Afora todos os problemas que decorreram da tensa sessão (depois de discussões acaloradas Mingus chegou a abandonar os estúdios de gravação!), com trabalho concluído, o álbum se firmou como uma profícua experiência sonora aos moldes da parceria Coltrane-Ellington – com um pouco mais de tensão, evidentemente. A proposta de trabalhar os contrates, acentuá-los quando necessário, permitir liberdade de improvisação aos músicos e mesmo assim manter um núcleo organizativo da composição, foram alguns dos elementos que fizeram parte daquilo que resultou em Money Jungle. E a despretensão do álbum foi tamanha que Ellington, Mingus e Roach encontraram-se apenas um dia antes da gravação, logo, o resultado do trabalho viria mesmo da intenção espontânea, de uma tarefa colaborativa que, sobretudo, recolocava a figura de Duke Ellington, pianista, arranjador e bandleader, numa sessão absolutamente desprovida de acordos ou mesmo ensaio prévio.

Duke Ellington (piano), Charles Mingus (baixo) e Max Roach (bateria) executam “Caravan” (composição de Ellington), umas das faixas do álbum Money Jungle. Registro de 17 de dezembro de 1962.

Assim, falar de Duke Ellington implica a qualquer um que tenha intenção de discorrer sobre sua obra, em fazer esses recortes ou “retratos” de seu processo criativo. As cinco décadas de produção, composição, orquestração e condução musicais fizeram da sua obra uma conjunto extremamente complexo para ser abordado em sua totalidade. Por outro lado, algumas de suas obras – com as que aqui mencionamos – reverberam e repercutem as conformações do mercado das música, das mudanças dentro do próprio circuito do jazz e como este se adaptou às transformações operadas pelo mercado de bens culturais no decorrer do século XX. Comparar um Ellington “celebrado” a um Ellington “decadente” só podem ser possível se levarmos em consideração os diferentes aspectos que interferem na produção e na circulação de suas obras.
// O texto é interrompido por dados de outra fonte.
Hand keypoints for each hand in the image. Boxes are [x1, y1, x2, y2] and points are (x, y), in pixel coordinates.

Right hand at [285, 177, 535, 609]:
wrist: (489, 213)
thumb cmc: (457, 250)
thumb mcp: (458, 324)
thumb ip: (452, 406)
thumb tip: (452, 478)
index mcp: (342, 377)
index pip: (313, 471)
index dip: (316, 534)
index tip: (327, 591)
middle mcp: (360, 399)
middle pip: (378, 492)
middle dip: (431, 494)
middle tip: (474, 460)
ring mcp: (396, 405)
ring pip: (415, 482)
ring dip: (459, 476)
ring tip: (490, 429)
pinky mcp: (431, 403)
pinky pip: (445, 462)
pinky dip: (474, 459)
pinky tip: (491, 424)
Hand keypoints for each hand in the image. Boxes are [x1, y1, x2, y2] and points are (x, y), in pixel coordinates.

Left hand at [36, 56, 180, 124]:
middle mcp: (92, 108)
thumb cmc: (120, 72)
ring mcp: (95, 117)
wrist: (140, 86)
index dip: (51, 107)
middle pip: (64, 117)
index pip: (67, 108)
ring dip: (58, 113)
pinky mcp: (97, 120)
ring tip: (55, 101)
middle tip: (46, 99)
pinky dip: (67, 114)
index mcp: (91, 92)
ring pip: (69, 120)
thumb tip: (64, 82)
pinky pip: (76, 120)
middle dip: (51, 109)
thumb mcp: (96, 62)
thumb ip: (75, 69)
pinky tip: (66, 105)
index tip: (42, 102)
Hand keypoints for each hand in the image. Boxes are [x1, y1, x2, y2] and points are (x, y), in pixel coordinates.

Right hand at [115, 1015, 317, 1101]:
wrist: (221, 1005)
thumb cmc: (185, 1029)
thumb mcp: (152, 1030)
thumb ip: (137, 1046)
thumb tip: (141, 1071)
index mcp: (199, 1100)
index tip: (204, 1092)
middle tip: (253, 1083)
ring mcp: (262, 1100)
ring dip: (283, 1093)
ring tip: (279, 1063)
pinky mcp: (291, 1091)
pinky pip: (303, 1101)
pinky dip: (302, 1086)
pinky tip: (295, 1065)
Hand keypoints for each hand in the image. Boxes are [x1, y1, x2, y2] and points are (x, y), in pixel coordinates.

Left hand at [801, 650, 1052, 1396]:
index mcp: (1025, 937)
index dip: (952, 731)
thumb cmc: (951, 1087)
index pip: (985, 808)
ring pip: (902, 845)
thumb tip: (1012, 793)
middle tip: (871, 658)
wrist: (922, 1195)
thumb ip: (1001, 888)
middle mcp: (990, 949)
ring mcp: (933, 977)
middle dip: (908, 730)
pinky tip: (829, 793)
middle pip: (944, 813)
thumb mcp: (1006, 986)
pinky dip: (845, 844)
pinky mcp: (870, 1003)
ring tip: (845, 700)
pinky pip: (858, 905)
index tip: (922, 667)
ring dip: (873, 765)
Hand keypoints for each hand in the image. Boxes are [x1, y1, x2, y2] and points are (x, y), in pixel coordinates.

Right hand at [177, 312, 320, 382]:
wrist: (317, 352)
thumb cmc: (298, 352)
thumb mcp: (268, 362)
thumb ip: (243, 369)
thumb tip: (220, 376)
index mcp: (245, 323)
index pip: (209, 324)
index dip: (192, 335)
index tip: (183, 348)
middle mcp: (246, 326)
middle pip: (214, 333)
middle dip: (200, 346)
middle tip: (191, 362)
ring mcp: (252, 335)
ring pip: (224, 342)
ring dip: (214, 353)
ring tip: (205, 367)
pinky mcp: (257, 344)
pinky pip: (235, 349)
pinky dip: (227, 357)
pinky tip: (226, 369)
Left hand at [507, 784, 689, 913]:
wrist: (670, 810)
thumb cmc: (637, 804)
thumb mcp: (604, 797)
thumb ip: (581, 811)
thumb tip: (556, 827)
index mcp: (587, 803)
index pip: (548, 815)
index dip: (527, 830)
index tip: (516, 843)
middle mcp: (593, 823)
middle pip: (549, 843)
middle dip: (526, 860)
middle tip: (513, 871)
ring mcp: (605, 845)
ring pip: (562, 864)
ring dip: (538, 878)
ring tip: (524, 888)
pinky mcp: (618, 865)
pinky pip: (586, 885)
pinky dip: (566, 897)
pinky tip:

E ainda que Duke Ellington and John Coltrane ou mesmo Money Jungle tenham sido considerados, por um bom tempo, “obras menores” no repertório ellingtoniano, eles demonstram a capacidade do artista em se metamorfosear e recriar sua obra até mesmo nos momentos de crise criativa e de ostracismo.

E no caso de Ellington, essa metamorfose entre 1956 e 1962 foi de fundamental importância para sua carreira, pois nos anos seguintes ele voltou a excursionar com sua orquestra por vários países do mundo com relativo sucesso, que só foi interrompido pela seu falecimento em 1974. Excursão que, inclusive, contemplou o Brasil com apresentação única realizada no Teatro Municipal de São Paulo (1968) e seu indefectível jungle style.